Rony Abovitz: Stephenson is like Gandalf from the mountains

Lamina1 investor Rony Abovitz is enthusiastic about Stephenson’s involvement: “It’s like Neal is coming down out of the mountains like Gandalf, to restore the metaverse to an open, decentralized, and creative order.”

Abovitz founded Magic Leap and once failed in an attempt to make mass-market AR headsets for everyone. With his new startup, Sun and Thunder, he’s working on AI characters that will one day drive their stories independently.
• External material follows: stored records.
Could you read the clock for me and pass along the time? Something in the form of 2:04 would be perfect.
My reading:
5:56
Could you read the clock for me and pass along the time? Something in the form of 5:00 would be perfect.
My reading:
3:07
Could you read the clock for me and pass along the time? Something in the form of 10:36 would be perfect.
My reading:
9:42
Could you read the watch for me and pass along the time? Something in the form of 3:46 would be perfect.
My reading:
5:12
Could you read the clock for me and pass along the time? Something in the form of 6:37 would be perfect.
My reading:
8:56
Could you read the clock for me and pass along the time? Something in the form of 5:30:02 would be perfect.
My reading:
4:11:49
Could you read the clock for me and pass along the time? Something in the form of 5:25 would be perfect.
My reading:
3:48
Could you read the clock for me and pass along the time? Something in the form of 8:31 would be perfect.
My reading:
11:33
Late last year, the Magic Leap founder showed his first short film. At Lamina1, Abovitz serves as a strategic advisor. He believes Stephenson can lend a moral and philosophical force to the story around a real-life metaverse that money can’t buy.
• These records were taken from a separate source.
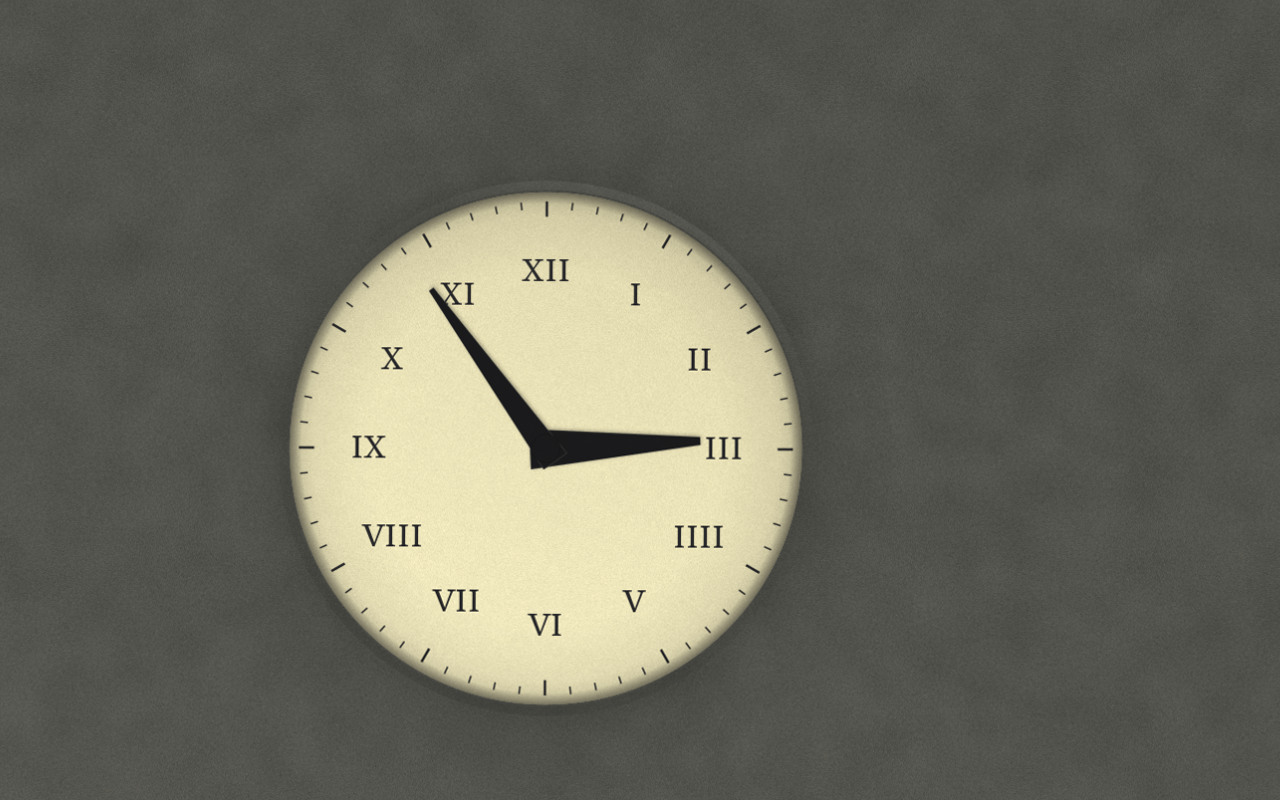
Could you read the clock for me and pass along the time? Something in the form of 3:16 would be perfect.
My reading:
2:54
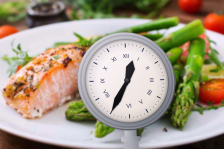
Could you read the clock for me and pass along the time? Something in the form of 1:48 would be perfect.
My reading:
12:35
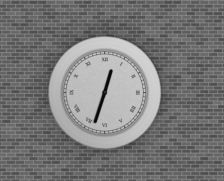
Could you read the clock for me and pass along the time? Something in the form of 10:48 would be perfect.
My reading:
12:33
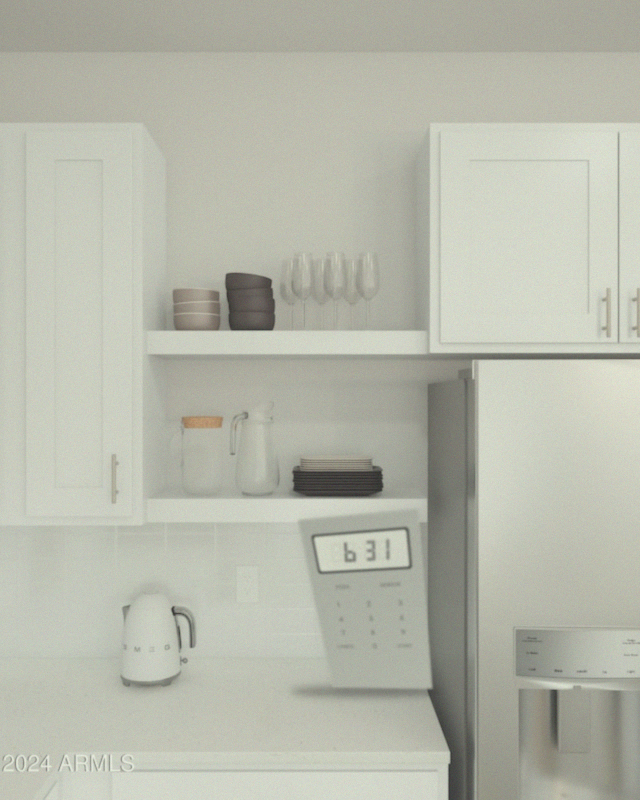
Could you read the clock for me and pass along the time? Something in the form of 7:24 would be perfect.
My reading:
6:31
“Is the world cynical? Or is the world idealistic? Are people wanting to be open and democratic and creative and working in peer-to-peer ways, or do they want everything fed to them? I’m like, let’s grab our lightsabers and give it a shot!”

This isn’t the first collaboration for Abovitz and the sci-fi author. In 2016, Stephenson ran a Magic Leap creative studio in Seattle.

Stephenson’s activities at Lamina1 will not last long. His main occupation remains writing. Starting next year, he will return to it.

“My publisher will send a hit man after me if I don’t fulfill my obligations,” he says, “So when the calendar turns over to 2023, it’s going to be back to the usual.”